Différentes solutions existent pour simuler le système de GPO proposé par Windows.

A défaut d'avoir eu le temps de tester les différents outils sur le marché (FOG semble un bon candidat), chacun ayant ses contraintes, nous avons développé notre propre système (très lite) qui nous suffira dans un premier temps.

Il s'agit d'un Repository Git (téléchargeable et installable lors de l'étape de finalisation de la configuration) qui va installer différents services systèmes.

Source Github : https://github.com/groupe-creative/linux-gpo

Basé sur un système de playbook Ansible, les différents services installés se charge de puller régulièrement de repository et d'exécuter le playbook pour y déployer de manière décentralisée du code et/ou des applications.

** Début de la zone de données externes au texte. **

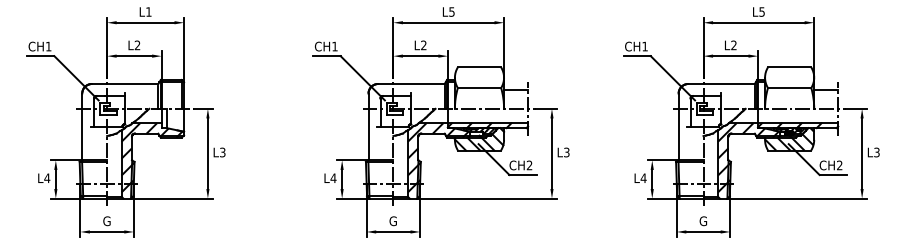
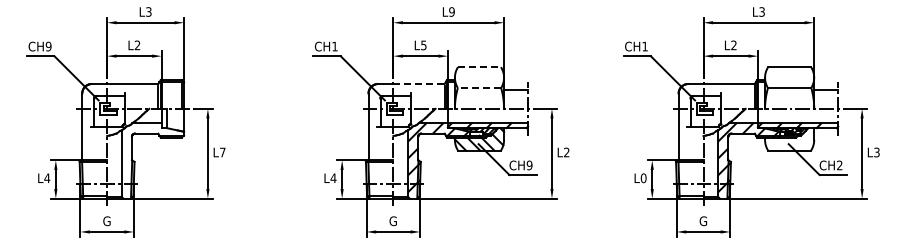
text at (148, 11): L1 -> L3
text at (451, 11): L5 -> L9
text at (761, 11): L5 -> L3
text at (423, 45): L2 -> L5
text at (48, 46): CH1 -> CH9
line at (480, 67): solid -> dashed
line at (419, 84): solid -> dashed
line at (479, 88): solid -> dashed
hatch at (789, 139): present -> none
text at (222, 152): L3 -> L7
text at (566, 152): L3 -> L2
hatch at (151, 157): present -> none
text at (529, 165): CH2 -> CH9
text at (643, 178): L4 -> L0
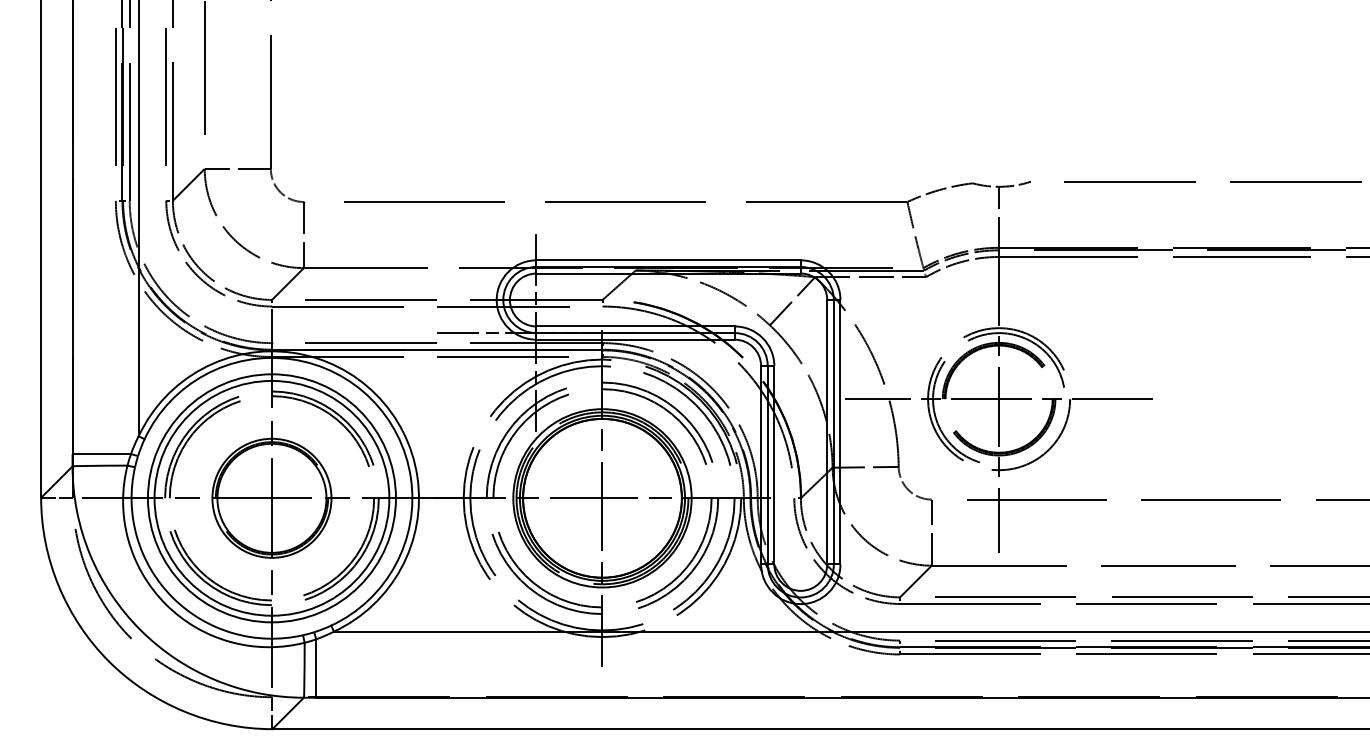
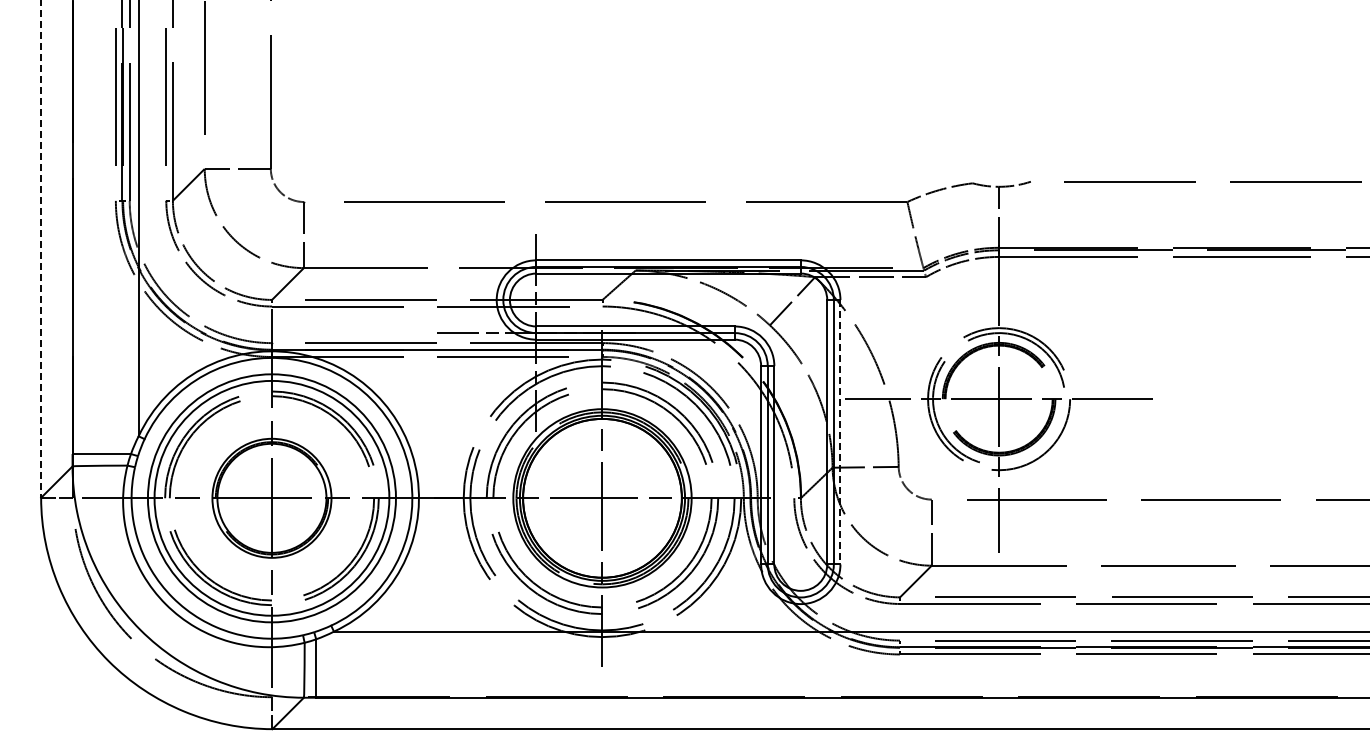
line at (41, 249): solid -> dashed
line at (840, 432): solid -> dashed
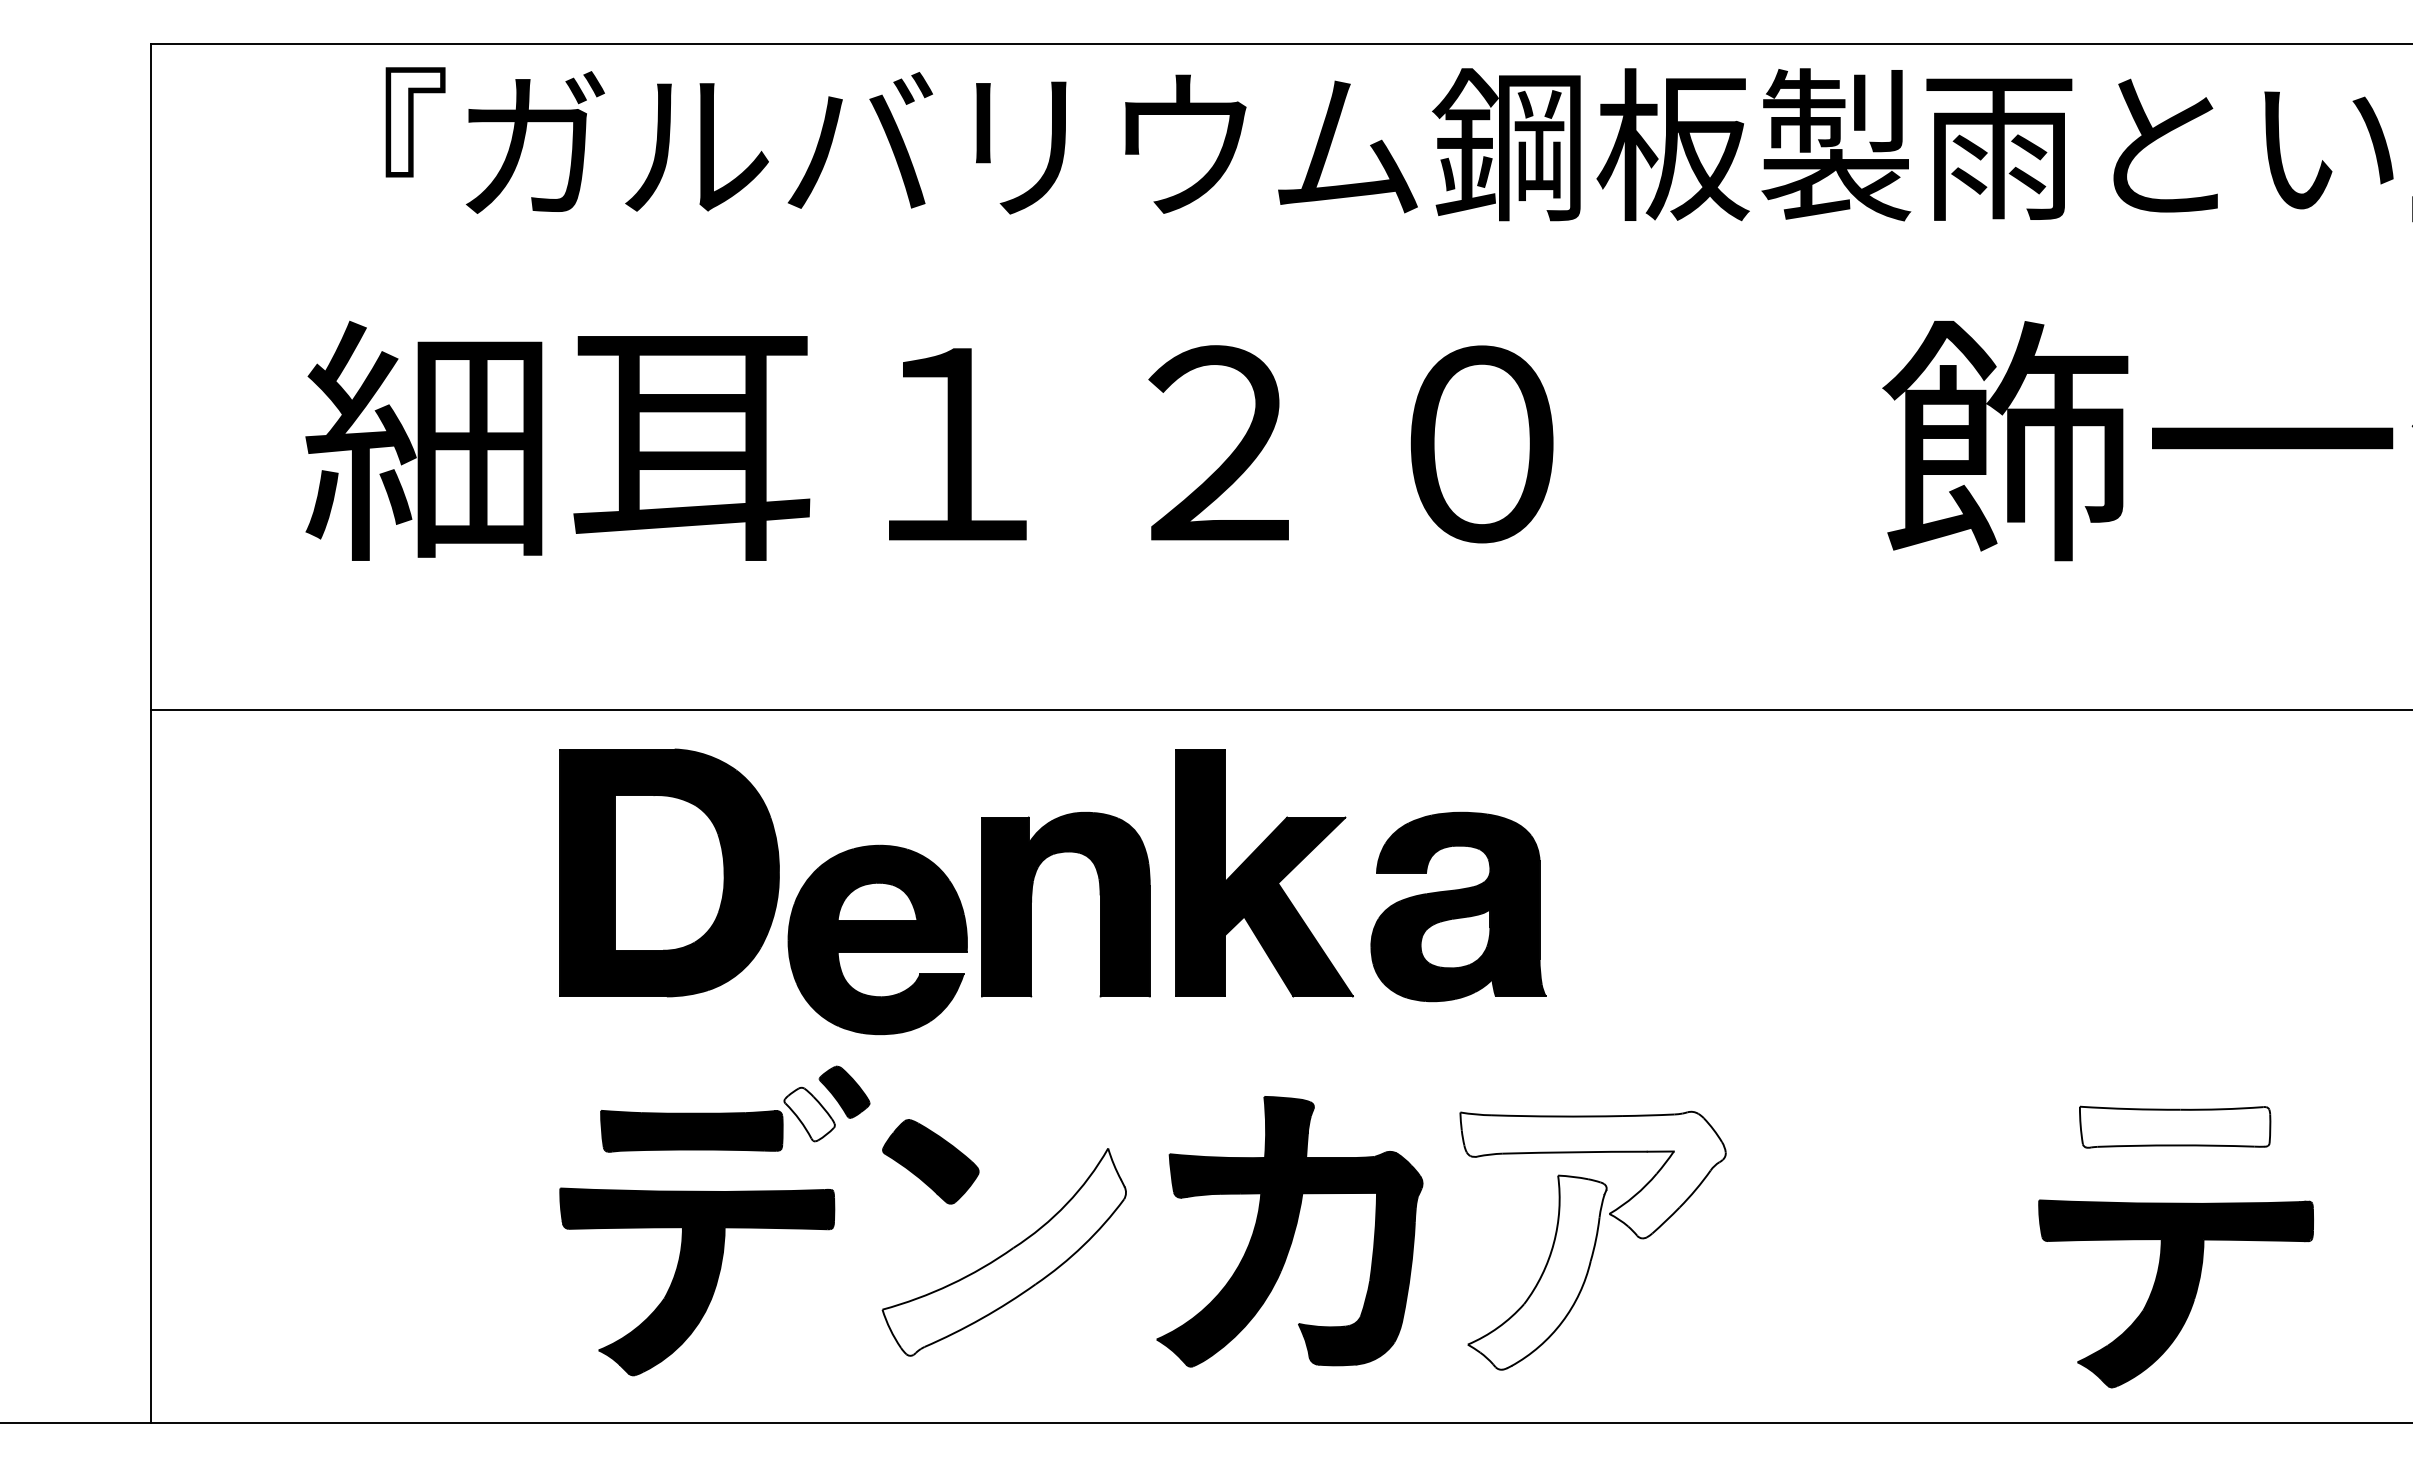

Les limitations rencontrées

Problème de drivers

Nous avons rencontrés quelques problèmes avec les drivers de cartes réseaux sur des PC récents (ainsi que sur les dongles USB/RJ45)  lors du boot PXE d'Ubuntu 21.10. L'absence de drivers réseaux rend forcément compliqué l'installation d'un OS via PXE. Ce problème était lié à l'absence de ce drivers dans le mini système d'exploitation qui est chargé en RAM (initrd / initramfs) avant de charger l'ISO pour l'installation. Ce problème a été résolu dans la version d'Ubuntu 22.04

Jouer avec le BIOS

Installer Ubuntu peut vite devenir contraignant si vous imposez du "Secure Boot" ou activez certaines options de sécurité au niveau du BIOS. Tout est faisable, à vous de trouver le juste milieu.

PXE en HTTPS

Au moment du Boot PXE on se retrouve nativement un système d'exploitation qui n'aura pas connaissance de votre autorité de certification (ce qui va poser problème si votre service PXE utilise des certificats générer par une autorité de certifications interne).

Deux possibilités:

  • Tunner la partie "boot" pour y incorporer votre CA (opération potentiellement complexe)
  • Oublier le HTTPS, vos PC démarrent en PXE sur un VLAN dédié, isolé, avec aucune information réellement à sécuriser lors de l'installation de l'OS. Une fois l'OS installé, plus de soucis, pour peut terminer la configuration en HTTPS.